Crystal structure of the aspartic acid-199----asparagine mutant of chloramphenicol acetyltransferase to 2.35-A resolution: structural consequences of disruption of a buried salt bridge.
Gibbs, M.R., Moody, P.C., Leslie, A.G.(1990) Biochemistry 29: 11261-11265
- PubMed: 2271709 
- DOI: https://doi.org/10.1021/bi00503a015
- Primary Citation of Related Structures:  
2CLA - PubMed Abstract: 
The crystal structure of the Asp-199----Asn mutant of chloramphenicol acetyltransferase (CAT) has been determined to 2.35-A resolution. In wild-type CAT Asp-199 is involved in a fully buried intrasubunit salt bridge with Arg-18, an interaction that is adjacent to the active site. Replacement of aspartate with asparagine by site-directed mutagenesis disrupts this salt bridge and causes extensive conformational changes within the active site.

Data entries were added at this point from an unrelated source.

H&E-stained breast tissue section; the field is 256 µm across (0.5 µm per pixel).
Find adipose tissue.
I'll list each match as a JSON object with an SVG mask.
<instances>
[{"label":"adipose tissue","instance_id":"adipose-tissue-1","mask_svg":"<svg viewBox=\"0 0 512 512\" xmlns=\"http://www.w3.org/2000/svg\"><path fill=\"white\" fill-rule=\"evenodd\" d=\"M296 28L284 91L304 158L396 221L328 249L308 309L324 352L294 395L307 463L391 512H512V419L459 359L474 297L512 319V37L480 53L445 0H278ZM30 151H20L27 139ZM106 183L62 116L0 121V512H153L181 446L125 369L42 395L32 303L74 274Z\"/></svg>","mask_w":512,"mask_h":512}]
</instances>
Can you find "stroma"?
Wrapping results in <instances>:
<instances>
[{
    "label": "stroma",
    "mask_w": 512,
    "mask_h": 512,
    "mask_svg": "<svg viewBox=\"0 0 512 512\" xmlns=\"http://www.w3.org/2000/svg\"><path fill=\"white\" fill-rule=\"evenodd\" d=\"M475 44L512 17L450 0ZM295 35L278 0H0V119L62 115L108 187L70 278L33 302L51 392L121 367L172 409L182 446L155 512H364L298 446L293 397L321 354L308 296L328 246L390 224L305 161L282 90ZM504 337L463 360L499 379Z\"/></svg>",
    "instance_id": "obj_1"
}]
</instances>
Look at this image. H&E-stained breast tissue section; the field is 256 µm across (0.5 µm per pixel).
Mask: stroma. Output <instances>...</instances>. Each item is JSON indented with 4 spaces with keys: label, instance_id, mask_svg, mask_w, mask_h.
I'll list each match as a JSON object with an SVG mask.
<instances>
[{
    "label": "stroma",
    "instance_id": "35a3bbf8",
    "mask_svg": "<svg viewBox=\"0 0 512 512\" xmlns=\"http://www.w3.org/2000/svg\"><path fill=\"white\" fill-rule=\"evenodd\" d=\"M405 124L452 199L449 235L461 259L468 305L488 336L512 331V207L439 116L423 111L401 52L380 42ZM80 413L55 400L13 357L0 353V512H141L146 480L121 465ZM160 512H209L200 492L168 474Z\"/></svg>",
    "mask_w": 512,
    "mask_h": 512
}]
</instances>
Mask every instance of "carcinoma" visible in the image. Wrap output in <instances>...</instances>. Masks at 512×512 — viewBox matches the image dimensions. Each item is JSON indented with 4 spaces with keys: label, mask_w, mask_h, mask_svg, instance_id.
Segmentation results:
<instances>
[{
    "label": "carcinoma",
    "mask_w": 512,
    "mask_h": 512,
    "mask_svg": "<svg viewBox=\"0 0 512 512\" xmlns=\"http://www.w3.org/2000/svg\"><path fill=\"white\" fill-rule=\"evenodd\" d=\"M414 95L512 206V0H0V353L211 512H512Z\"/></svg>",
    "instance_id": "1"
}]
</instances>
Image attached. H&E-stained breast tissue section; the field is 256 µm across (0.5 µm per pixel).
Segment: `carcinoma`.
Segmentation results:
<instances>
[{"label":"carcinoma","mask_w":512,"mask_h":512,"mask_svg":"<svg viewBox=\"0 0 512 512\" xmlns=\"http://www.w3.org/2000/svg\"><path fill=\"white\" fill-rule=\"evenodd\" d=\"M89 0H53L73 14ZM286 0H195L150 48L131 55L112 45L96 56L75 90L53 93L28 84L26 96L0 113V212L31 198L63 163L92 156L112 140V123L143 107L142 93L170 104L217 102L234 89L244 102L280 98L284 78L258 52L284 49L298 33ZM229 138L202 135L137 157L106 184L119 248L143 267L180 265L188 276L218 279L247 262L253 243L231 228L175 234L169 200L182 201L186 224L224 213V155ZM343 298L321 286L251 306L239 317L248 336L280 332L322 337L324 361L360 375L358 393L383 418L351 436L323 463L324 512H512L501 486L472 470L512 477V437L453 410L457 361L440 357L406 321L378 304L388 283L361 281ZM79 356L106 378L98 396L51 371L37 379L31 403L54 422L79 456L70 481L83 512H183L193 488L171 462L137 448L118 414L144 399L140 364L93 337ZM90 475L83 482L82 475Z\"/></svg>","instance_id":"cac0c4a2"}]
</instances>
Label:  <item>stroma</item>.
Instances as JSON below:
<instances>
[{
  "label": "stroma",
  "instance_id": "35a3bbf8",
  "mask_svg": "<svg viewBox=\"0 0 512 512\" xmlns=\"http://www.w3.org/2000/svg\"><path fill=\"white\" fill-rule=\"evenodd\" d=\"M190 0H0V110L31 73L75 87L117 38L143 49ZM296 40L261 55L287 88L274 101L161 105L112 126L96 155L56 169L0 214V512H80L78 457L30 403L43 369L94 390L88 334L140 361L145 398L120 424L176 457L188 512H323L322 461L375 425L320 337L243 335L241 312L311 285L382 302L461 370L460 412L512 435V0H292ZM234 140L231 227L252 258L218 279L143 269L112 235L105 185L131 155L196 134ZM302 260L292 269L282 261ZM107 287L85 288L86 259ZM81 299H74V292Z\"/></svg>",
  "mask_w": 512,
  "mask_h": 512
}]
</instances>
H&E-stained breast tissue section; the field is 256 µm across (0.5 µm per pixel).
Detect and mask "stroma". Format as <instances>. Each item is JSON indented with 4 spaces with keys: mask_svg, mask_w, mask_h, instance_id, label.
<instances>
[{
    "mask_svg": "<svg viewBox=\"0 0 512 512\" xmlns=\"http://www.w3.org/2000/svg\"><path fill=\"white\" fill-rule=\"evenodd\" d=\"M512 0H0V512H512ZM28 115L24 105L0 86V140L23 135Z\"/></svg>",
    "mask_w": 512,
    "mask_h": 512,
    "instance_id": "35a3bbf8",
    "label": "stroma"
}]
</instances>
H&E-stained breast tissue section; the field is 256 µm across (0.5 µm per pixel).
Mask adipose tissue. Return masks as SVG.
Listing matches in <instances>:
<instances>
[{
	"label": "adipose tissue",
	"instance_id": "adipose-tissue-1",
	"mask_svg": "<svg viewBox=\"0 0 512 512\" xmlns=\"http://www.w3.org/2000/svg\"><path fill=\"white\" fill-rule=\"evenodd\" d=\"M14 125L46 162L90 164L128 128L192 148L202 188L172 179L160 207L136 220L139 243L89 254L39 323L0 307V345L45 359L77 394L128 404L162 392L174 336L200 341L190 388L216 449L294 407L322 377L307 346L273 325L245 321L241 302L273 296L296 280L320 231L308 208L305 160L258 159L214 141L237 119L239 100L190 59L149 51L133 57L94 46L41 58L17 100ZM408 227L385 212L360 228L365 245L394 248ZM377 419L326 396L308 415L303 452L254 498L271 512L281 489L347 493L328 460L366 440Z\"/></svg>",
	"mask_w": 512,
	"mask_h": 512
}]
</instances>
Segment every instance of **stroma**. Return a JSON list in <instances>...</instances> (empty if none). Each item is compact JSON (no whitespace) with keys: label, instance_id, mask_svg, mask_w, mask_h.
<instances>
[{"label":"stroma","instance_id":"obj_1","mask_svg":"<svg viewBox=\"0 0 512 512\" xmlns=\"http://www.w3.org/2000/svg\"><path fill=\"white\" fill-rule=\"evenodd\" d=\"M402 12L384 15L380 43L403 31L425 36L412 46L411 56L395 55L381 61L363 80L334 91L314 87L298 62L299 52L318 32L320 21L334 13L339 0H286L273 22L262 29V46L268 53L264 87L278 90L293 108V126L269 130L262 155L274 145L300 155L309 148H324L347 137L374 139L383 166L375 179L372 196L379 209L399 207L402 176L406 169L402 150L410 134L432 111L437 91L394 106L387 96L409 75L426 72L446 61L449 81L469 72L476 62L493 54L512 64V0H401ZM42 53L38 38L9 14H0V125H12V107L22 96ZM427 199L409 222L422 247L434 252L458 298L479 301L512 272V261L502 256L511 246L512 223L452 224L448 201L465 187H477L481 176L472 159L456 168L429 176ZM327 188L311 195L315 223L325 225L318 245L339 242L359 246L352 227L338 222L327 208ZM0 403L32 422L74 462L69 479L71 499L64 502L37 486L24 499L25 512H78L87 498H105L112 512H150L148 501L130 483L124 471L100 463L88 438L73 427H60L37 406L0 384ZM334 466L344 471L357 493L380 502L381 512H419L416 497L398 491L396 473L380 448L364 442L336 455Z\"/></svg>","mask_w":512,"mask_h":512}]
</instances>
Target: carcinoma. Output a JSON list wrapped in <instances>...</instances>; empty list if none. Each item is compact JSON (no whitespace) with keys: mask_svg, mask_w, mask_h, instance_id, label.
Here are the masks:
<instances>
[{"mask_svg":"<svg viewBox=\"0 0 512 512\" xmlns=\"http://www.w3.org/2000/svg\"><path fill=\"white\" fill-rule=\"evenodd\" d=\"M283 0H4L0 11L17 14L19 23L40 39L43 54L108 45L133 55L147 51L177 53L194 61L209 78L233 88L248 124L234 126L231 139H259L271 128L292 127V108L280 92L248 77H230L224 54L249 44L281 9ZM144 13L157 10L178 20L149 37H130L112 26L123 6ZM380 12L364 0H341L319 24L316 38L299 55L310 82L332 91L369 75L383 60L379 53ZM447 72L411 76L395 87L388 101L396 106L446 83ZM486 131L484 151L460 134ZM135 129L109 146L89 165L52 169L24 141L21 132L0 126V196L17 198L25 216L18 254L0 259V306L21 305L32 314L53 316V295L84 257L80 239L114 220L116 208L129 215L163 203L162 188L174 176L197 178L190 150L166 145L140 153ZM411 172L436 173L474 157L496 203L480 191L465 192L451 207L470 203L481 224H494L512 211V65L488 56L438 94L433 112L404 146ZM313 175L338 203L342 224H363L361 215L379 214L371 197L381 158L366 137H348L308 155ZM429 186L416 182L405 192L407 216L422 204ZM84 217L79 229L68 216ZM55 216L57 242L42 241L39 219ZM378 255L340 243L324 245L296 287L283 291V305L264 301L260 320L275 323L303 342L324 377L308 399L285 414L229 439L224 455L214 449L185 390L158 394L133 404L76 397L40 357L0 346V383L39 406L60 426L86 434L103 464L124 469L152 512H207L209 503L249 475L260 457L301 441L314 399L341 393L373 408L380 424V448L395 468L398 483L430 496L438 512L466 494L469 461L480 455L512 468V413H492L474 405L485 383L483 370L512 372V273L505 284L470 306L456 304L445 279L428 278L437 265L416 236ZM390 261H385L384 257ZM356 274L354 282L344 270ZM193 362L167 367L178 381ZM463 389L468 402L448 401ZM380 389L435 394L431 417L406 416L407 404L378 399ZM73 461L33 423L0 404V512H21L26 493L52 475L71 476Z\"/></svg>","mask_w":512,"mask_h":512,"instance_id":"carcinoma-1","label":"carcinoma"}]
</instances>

The imidazole group of the catalytically essential His-195 is reoriented, with the loss of interactions thought to stabilize the preferred tautomer of this residue. Arg-18 and Asn-199 form three new intersubunit interactions as a result of large side-chain torsion angle changes which cause the movement of two polypeptide loops, some residues of which are up to 20 A away from the site of the mutation. The new interactions of Arg-18 and Asn-199 compensate for the loss of the buried salt bridge and afford near-wild-type thermostability to Asn-199 CAT, albeit with a greatly reduced activity.
Organizational Affiliation: 
Blackett Laboratory, Imperial College of Science, Technology, and Medicine, London, U.K.